EXERCISE INSTRUCTIONS »
Retype each record below word for word. Leave the pictures out.

(PROVIDED MATERIAL begins)

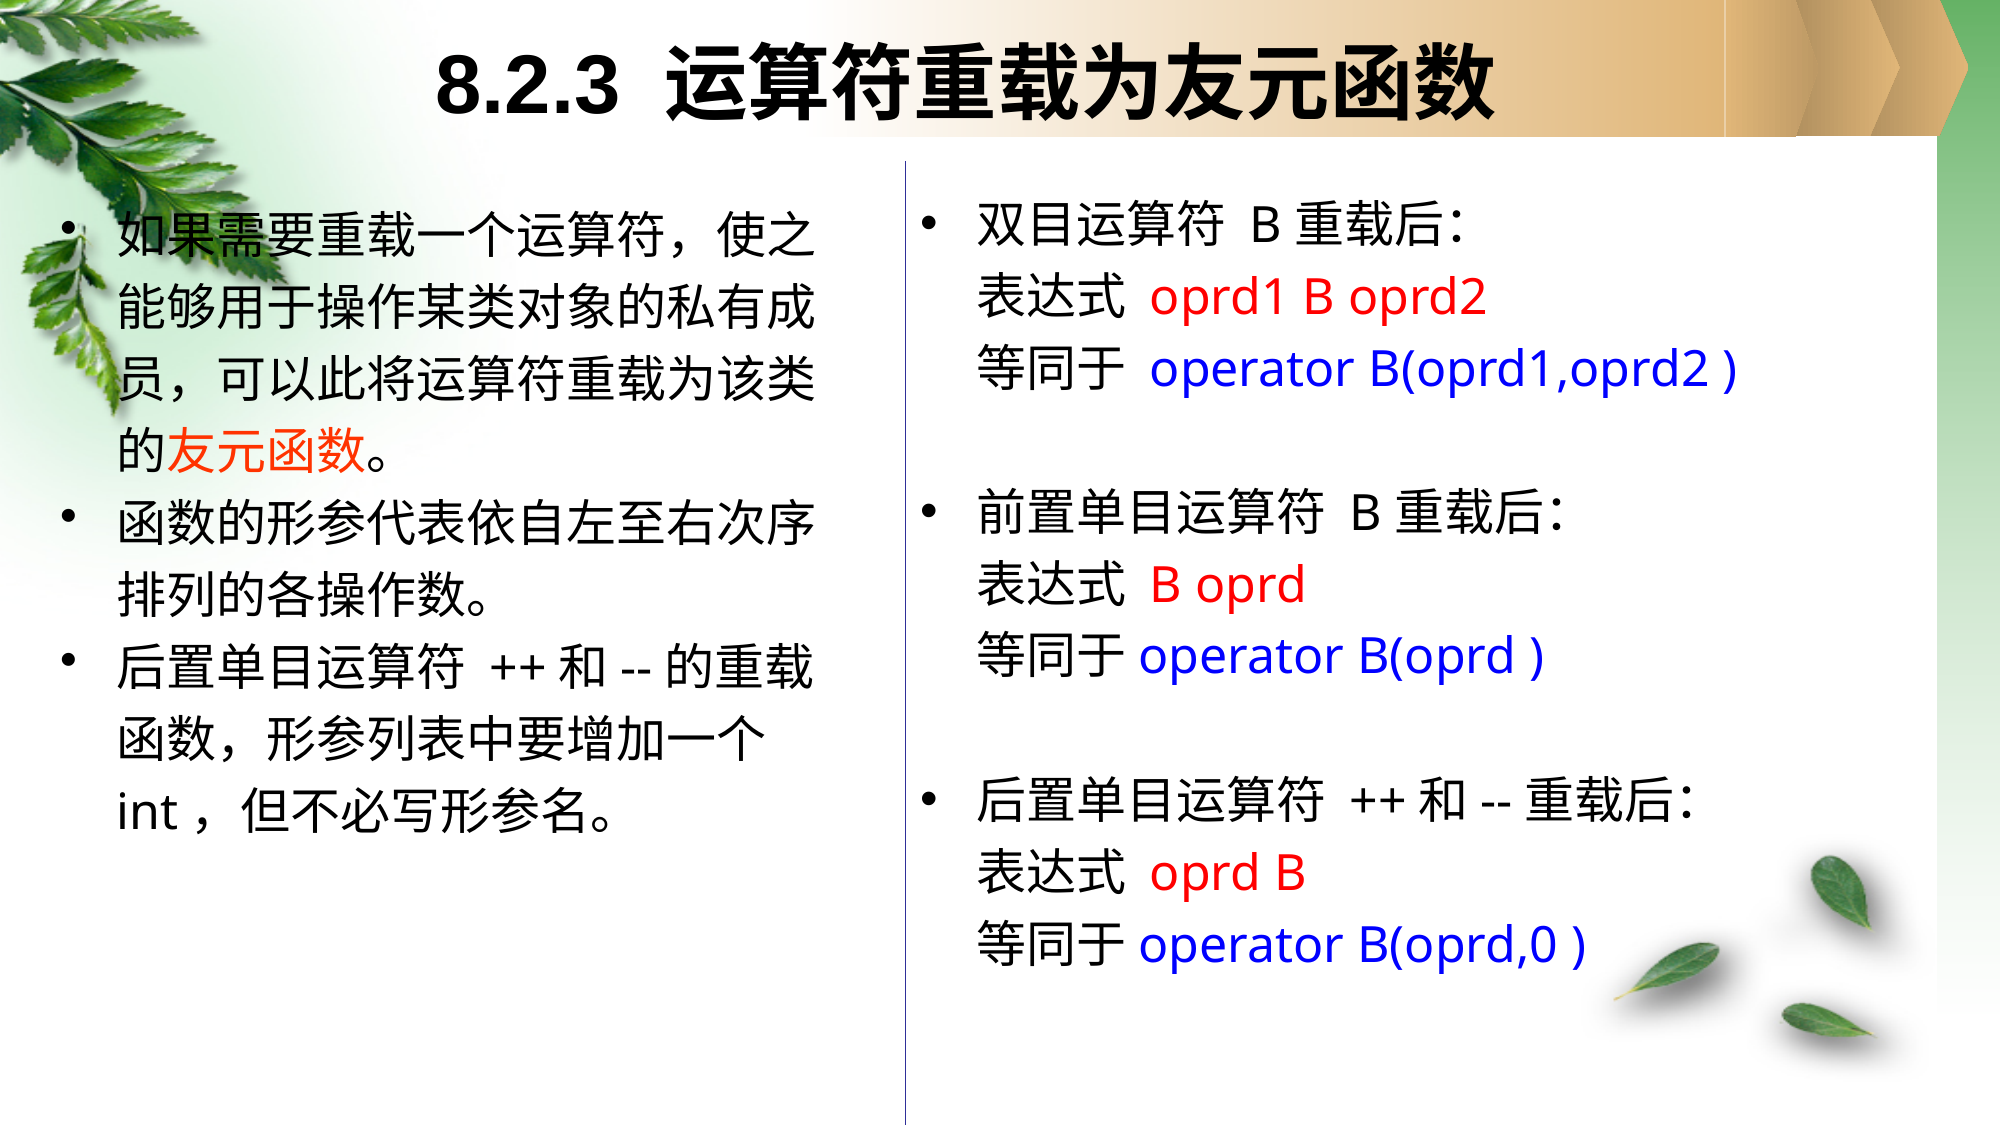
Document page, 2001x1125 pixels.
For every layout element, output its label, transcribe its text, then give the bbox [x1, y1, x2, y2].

text_box 8.2.3 运算符重载为友元函数 [291, 30, 1642, 138]
list 如果需要重载一个运算符，使之能够用于操作某类对象的私有成员，可以此将运算符重载为该类的友元函数。 函数的形参代表依自左至右次序排列的各操作数。 后置单目运算符 ++和--的重载函数，形参列表中要增加一个int，但不必写形参名。 [45, 184, 859, 1040]
text_box 双目运算符 B重载后： 表达式 oprd1 B oprd2 等同于 operator B(oprd1,oprd2 ) 前置单目运算符 B重载后： 表达式 B oprd 等同于operator B(oprd ) 后置单目运算符 ++和--重载后： 表达式 oprd B 等同于operator B(oprd,0 ) [910, 172, 1868, 783]
picture [0, 0, 2001, 1125]
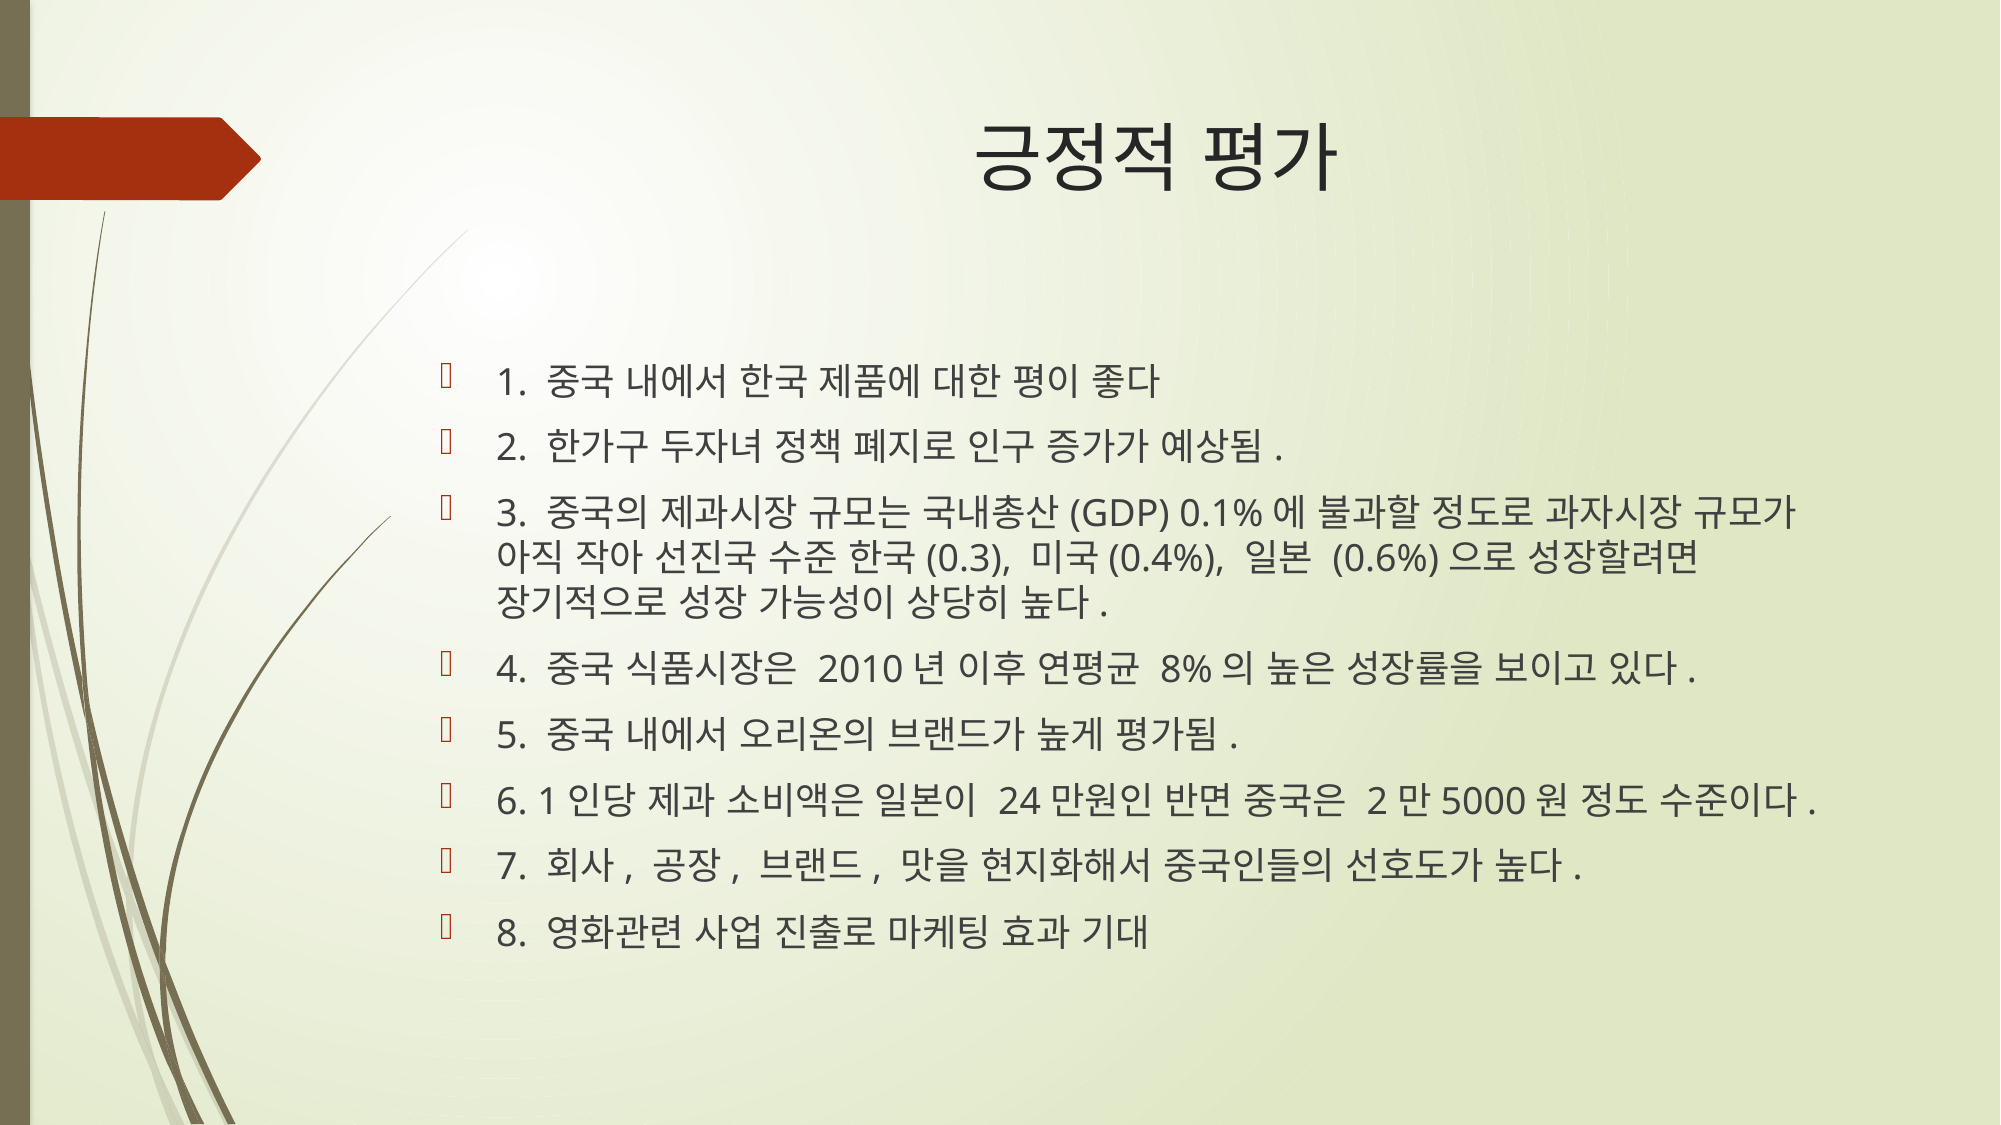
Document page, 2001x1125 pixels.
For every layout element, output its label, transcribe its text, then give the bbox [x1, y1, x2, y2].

title 긍정적 평가 [425, 102, 1888, 313]
list 1. 중국 내에서 한국 제품에 대한 평이 좋다 2. 한가구 두자녀 정책 폐지로 인구 증가가 예상됨. 3. 중국의 제과시장 규모는 국내총산(GDP) 0.1%에 불과할 정도로 과자시장 규모가 아직 작아 선진국 수준 한국(0.3), 미국(0.4%), 일본 (0.6%)으로 성장할려면 장기적으로 성장 가능성이 상당히 높다. 4. 중국 식품시장은 2010년 이후 연평균 8%의 높은 성장률을 보이고 있다. 5. 중국 내에서 오리온의 브랜드가 높게 평가됨. 6. 1인당 제과 소비액은 일본이 24만원인 반면 중국은 2만5000원 정도 수준이다. 7. 회사, 공장, 브랜드, 맛을 현지화해서 중국인들의 선호도가 높다. 8. 영화관련 사업 진출로 마케팅 효과 기대 [424, 350, 1888, 970]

(PROVIDED MATERIAL ends)

RESULT OF THE TASK »
Document page, 2001x1125 pixels.
For every layout element, output its label, transcribe its text, then give the bbox [x1, y1, x2, y2].

text_box 8.2.3 运算符重载为友元函数 [291, 30, 1642, 138]
list 如果需要重载一个运算符，使之能够用于操作某类对象的私有成员，可以此将运算符重载为该类的友元函数。 函数的形参代表依自左至右次序排列的各操作数。 后置单目运算符 ++和--的重载函数，形参列表中要增加一个int，但不必写形参名。 [45, 184, 859, 1040]
text_box 双目运算符 B重载后： 表达式 oprd1 B oprd2 等同于 operator B(oprd1,oprd2 ) 前置单目运算符 B重载后： 表达式 B oprd 等同于operator B(oprd ) 后置单目运算符 ++和--重载后： 表达式 oprd B 等同于operator B(oprd,0 ) [910, 172, 1868, 783]
picture [0, 0, 2001, 1125]
Document page, 2001x1125 pixels.
For every layout element, output its label, transcribe its text, then give the bbox [x1, y1, x2, y2].

title 긍정적 평가 [425, 102, 1888, 313]
list 1. 중국 내에서 한국 제품에 대한 평이 좋다 2. 한가구 두자녀 정책 폐지로 인구 증가가 예상됨. 3. 중국의 제과시장 규모는 국내총산(GDP) 0.1%에 불과할 정도로 과자시장 규모가 아직 작아 선진국 수준 한국(0.3), 미국(0.4%), 일본 (0.6%)으로 성장할려면 장기적으로 성장 가능성이 상당히 높다. 4. 중국 식품시장은 2010년 이후 연평균 8%의 높은 성장률을 보이고 있다. 5. 중국 내에서 오리온의 브랜드가 높게 평가됨. 6. 1인당 제과 소비액은 일본이 24만원인 반면 중국은 2만5000원 정도 수준이다. 7. 회사, 공장, 브랜드, 맛을 현지화해서 중국인들의 선호도가 높다. 8. 영화관련 사업 진출로 마케팅 효과 기대 [424, 350, 1888, 970]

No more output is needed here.